3. Vanaf 1809 in Assen voorzitter van het dagelijks bestuur van de gemeente; vanaf 1811 hoofd van de gemeente onder de Franse titel maire, geassisteerd door een adjoinct. Na de inlijving bij Frankrijk in 1811 werd de Franse wetgeving van kracht. Daardoor werd de voertaal in het bestuur het Frans en veranderden de inhoud en de benamingen van bestuursfuncties. De schulte werd aldus maire. De belangrijkste verschillen waren dat de maire hoofd van de municipalité (gemeente) werd, geen rechterlijke of notariële functies meer mocht uitoefenen en onbezoldigd was. De Franse regelingen bleven na het verdrijven van de Fransen in 1813-1814 ongewijzigd van kracht, al werden voertaal en functiebenamingen weer Nederlands. Vanaf 1814 heette de maire buiten Assen, Coevorden en Meppel weer schulte en vanaf 1819 schout.
4. De bestuursreglementen van 1824 (voor de drie steden) en 1825 (voor het platteland) maakten de titel burgemeester als hoofd of voorzitter van het bestuur definitief, want deze is ook in de gemeentewet van 1851 gehandhaafd. De burgemeesters (onder 1) werden aangewezen door coöptatie, de overigen benoemd door de koning of keizer (Napoleon), in de jaren 1815-1824 na voordracht door en uit de gemeenteraad. In Hoogeveen en Smilde werd een voordracht tot 1851 gedaan volgens een toerbeurtensysteem door de erfgenamen van de voormalige heren van Echten en Hoogersmilde.

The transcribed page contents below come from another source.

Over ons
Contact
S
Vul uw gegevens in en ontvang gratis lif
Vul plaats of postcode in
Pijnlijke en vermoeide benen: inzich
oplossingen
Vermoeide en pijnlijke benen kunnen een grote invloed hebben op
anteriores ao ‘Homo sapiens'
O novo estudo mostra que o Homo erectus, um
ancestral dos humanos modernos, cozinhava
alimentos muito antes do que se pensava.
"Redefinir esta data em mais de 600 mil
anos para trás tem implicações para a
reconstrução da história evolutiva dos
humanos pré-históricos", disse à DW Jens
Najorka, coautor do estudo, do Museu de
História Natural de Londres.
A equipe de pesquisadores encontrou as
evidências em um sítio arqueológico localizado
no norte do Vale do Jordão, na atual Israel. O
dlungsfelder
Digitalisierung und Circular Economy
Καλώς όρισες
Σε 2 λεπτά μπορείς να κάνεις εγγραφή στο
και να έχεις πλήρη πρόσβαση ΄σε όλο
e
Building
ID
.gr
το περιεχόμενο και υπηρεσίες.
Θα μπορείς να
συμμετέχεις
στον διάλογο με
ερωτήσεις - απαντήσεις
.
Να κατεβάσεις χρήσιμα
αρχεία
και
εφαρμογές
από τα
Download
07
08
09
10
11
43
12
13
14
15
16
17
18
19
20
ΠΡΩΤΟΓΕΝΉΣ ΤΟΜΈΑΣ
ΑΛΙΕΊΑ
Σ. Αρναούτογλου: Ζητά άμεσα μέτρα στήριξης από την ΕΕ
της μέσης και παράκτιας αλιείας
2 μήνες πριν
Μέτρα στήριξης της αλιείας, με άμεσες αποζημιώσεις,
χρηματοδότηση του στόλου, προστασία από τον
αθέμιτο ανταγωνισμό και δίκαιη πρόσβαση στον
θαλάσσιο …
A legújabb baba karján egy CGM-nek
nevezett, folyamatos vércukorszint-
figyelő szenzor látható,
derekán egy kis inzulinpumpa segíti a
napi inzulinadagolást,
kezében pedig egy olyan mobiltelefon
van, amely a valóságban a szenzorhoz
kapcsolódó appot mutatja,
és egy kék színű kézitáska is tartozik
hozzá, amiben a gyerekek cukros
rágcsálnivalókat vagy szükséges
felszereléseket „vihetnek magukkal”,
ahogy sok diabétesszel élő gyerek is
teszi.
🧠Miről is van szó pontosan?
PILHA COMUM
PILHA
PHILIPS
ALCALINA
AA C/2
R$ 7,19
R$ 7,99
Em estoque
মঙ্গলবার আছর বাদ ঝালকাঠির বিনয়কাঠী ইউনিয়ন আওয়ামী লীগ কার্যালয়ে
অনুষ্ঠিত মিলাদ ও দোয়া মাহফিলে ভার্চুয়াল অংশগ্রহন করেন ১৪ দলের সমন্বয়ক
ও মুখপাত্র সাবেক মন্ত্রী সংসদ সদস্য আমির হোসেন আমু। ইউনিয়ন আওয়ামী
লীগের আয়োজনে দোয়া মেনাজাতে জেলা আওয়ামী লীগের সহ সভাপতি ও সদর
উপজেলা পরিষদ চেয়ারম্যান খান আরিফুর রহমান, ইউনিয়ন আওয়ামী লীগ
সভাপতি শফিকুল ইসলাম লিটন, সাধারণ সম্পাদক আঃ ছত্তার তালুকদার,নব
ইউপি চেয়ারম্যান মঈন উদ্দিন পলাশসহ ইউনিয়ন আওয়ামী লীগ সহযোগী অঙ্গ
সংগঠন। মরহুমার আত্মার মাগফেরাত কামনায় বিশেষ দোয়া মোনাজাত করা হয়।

De burgemeester was vanaf 1811 het hoofd van het dagelijks bestuur, met als bijzondere taken de openbare orde en de assistentie van rijksambtenaren. Na 1838 werd hij voor zijn strafrechtelijk werk aangeduid als hulpofficier van justitie. Doordat de burgemeester het notariaat niet meer in zijn eigen gemeente mocht uitoefenen, mocht hij buiten de eigen gemeente wonen, wanneer hij elders notaris was. De combinatie was om financiële reden noodzakelijk, want de burgemeester werd vanaf 1811 niet gesalarieerd, en na 1814 alleen als de gouverneur P. Hofstede hem goed gezind was. De burgemeester werd dus geacht eigen inkomsten te hebben. Vanaf 1819 verbeterde deze situatie geleidelijk, maar ook na de invoering van de gemeentewet in 1851 werd het burgemeesterschap ten plattelande niet als fulltime functie beschouwd. In plaats van plaatselijke notabelen benoemde men er na 1851 lange tijd bij voorkeur mensen met een basisinkomen uit een militair of koloniaal pensioen. Bovendien werd de burgemeester nog lang tevens als gemeentesecretaris aangesteld. Pas wanneer een gemeente meer dan ca. 3000 inwoners had, werden de functies gesplitst. Dit gebeurde het laatst in Nijeveen (1980).